• _CONSIGNE 1_:
Dans l'extrait de page, quelle forme de harcèlement la jurisprudence reconnaît-elle désormais ?
• _CONSIGNE 2_:
Expliquez, d'après l'extrait de page, dans quel but les conseils de prud'hommes et les cours d'appel ont précisé peu à peu la portée des textes en vigueur.

• _EXTRAIT DE PAGE_:
Le harcèlement sexuel au travail peut se manifester par des comportements et propos sexistes, créant un climat dégradant. La jurisprudence reconnaît désormais le harcèlement d'ambiance, où l'atmosphère hostile impacte la dignité des femmes, engageant la responsabilité de l'employeur face à des preuves insuffisantes d'une réelle enquête.
Description rédigée par l'IA du Village

Le monde du travail n’échappe pas aux problématiques liées aux comportements discriminatoires ou sexistes, qu’ils soient implicites ou explicites. Les différentes juridictions, qu’il s’agisse des conseils de prud’hommes ou des cours d’appel, ont progressivement précisé la portée des textes en vigueur, afin de protéger chaque salarié contre tout agissement portant atteinte à sa dignité ou créant un environnement de travail hostile.

• _DONNÉES_:

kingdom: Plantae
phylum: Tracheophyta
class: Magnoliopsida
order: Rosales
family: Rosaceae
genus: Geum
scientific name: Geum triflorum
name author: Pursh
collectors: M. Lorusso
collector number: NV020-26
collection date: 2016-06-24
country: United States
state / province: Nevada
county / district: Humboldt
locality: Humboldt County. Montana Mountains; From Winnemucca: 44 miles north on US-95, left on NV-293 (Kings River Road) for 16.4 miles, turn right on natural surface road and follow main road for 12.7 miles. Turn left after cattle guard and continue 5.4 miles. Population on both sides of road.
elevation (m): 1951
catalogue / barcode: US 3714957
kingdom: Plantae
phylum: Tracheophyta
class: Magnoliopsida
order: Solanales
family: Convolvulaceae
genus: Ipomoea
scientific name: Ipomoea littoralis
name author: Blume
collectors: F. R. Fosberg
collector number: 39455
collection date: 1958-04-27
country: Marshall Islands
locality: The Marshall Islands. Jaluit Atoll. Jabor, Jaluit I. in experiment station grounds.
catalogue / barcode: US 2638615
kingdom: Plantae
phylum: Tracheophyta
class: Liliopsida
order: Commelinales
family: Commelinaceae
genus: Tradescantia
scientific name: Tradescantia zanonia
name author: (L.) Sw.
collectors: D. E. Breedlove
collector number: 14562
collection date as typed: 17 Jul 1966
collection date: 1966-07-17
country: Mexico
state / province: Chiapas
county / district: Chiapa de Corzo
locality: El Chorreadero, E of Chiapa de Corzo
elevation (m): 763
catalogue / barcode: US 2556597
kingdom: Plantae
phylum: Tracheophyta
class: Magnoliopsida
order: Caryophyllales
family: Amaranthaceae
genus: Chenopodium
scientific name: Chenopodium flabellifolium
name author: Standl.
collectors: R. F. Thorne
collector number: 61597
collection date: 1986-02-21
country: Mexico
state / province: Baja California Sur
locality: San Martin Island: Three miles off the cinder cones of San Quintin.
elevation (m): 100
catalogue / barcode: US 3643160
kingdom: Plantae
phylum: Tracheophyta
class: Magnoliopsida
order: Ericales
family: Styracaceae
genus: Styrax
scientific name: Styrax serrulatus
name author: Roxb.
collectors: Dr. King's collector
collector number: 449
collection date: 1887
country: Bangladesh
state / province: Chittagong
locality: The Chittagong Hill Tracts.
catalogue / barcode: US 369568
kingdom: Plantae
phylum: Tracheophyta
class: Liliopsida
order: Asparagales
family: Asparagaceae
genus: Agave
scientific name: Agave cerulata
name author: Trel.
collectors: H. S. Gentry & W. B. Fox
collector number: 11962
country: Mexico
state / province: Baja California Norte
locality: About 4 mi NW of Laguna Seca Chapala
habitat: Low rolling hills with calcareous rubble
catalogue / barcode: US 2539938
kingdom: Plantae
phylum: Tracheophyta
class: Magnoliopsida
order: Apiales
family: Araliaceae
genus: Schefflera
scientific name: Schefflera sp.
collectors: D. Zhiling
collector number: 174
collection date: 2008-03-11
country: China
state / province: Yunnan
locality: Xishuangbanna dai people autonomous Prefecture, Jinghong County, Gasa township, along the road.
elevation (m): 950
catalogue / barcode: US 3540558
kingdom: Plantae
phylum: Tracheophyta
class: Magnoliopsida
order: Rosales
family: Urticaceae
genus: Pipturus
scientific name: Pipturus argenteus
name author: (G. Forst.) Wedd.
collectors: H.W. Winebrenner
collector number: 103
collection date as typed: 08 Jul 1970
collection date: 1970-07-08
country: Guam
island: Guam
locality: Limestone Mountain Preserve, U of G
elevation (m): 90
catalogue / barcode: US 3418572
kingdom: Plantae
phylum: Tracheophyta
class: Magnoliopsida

• _RÉPONSE 1_:
Le harcèlement d'ambiance.

• _RÉPONSE 2_:
Ils l'ont fait pour protéger chaque salarié contre tout agissement qui porte atteinte à sa dignité ou qui crée un environnement de travail hostile.